Each is so articulate that it’s hard to single any one of them out; the sense of community is strong too, centred on locations like New York’s Slipper Room, or Coney Island’s Sideshows by the Seashore. It’s a knowledge that’s handed on almost from generation ot generation: Dirty Martini was “drag mother” to Rose Wood, choreographing his/her first acts (the gender issue is complicated not only by the dressing-up, but by the fact that Wood is in the process of operations to add female breasts to a male body).

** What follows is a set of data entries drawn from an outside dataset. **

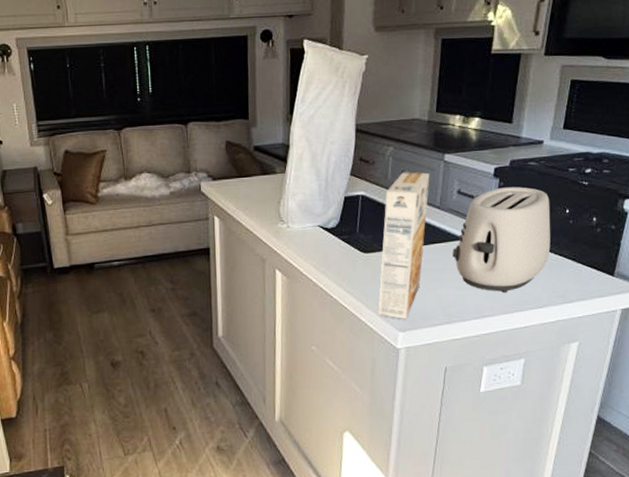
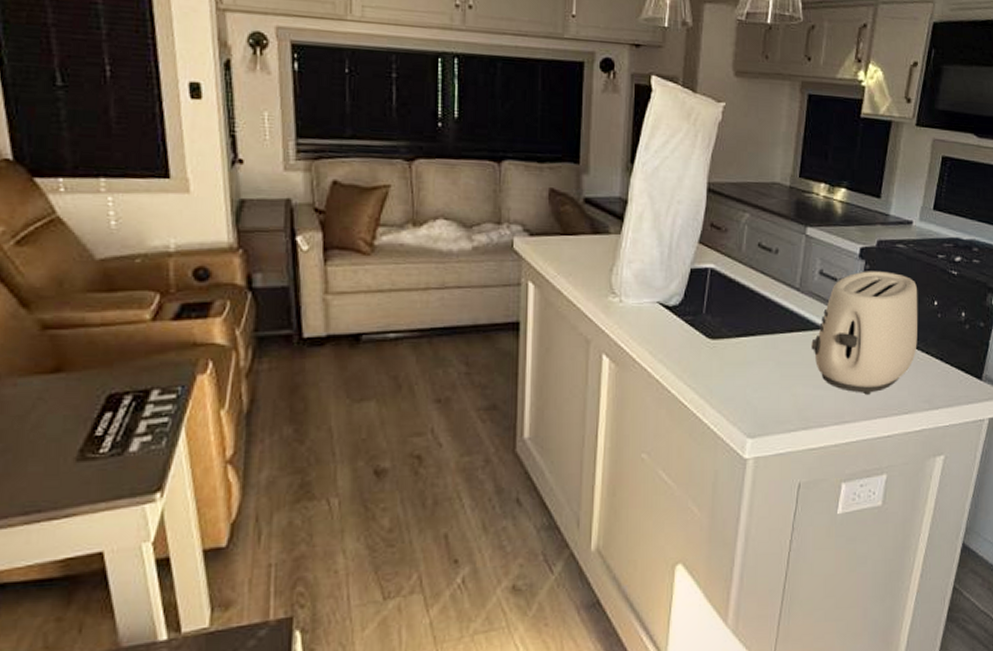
cereal box: present [378,172,430,319] -> none [724,244,790,422]

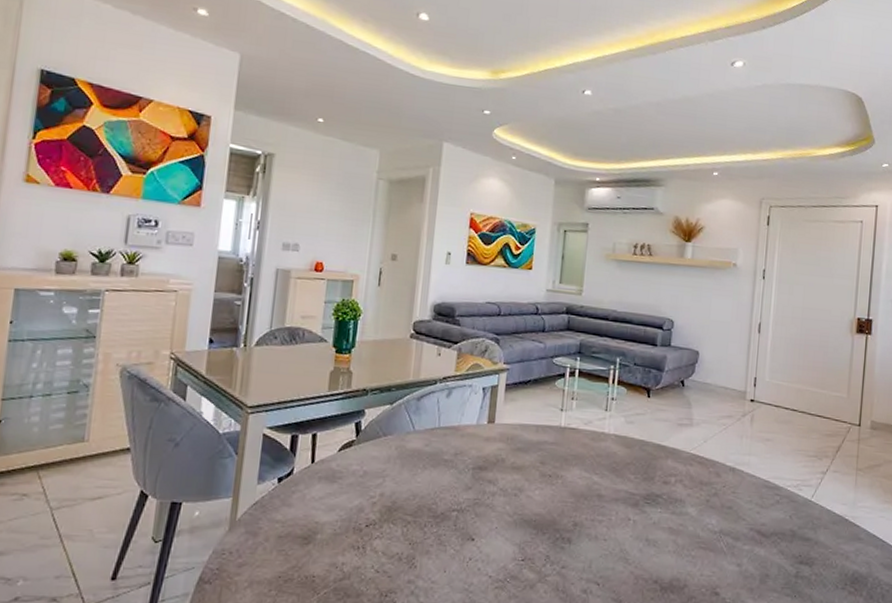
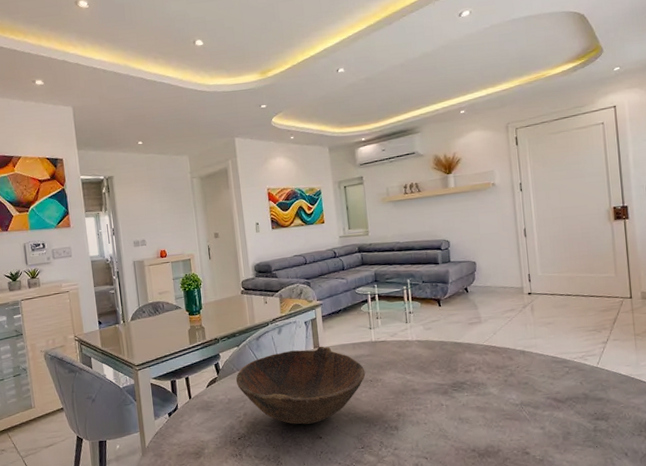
bowl: none [378,420,545,520] -> present [235,346,366,425]

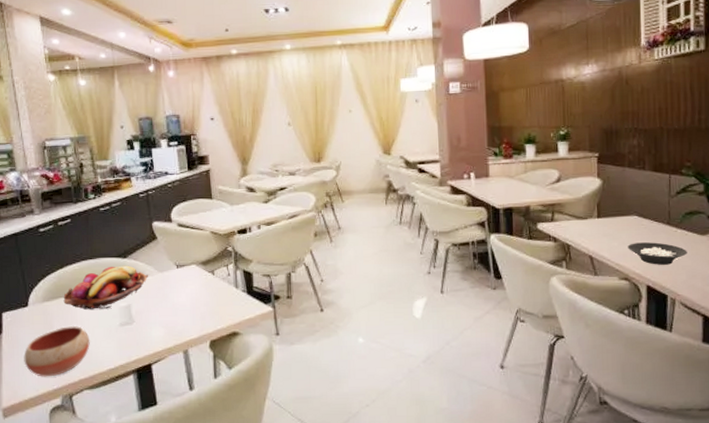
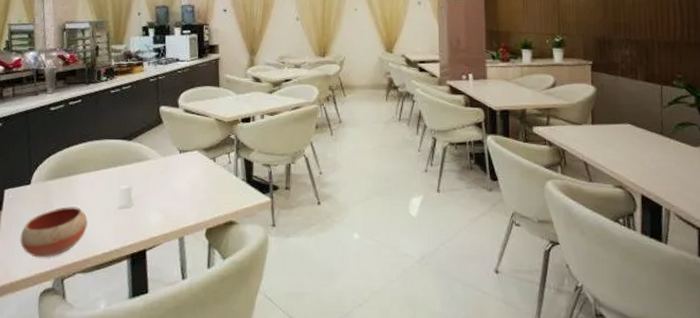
fruit basket: present [63,265,149,311] -> none [66,148,152,192]
cereal bowl: present [627,242,687,265] -> none [621,151,681,175]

Wood takes on issues of religion, too; born Jewish, one of the performer’s acts is as traditional Rabbi Rosenwood (“gender and religion put together, what a burden that must be”), who, with swinging Orthodox locks, does things you wouldn’t expect with a bottle.
it grabs the attention with its humour and colour, but leaves much to think about afterwards
Mat Fraser (pictured, above right, by Laure Leber) may be British, but he’s absolutely at home in this community (he’s married to another of Beth B’s subjects, Julie Atlas Muz: the two perform together, most recently in the Young Vic’s pre-Christmas production of Beauty and the Beast). Born with malformed arms as a result of thalidomide, Fraser finds empowerment in his playing on the stereotypes of his reality, and manages that very paradoxical thing, becoming “accepted as an equal” by pointing out the differences. There’s a sense of real celebration in the film’s final scene, played out by Fraser with Muz to the strains of “Glory, Glory, Hallelujah!/The truth is marching on…”.
These performers have been on their own long, often difficult journeys to discover their personal truths and identities, and part of the success of their acts is how they change us, the audience, making us reconsider our expectations. Exposed brings their stories together with engrossing poise: it grabs the attention with its humour and colour, but leaves much to think about afterwards.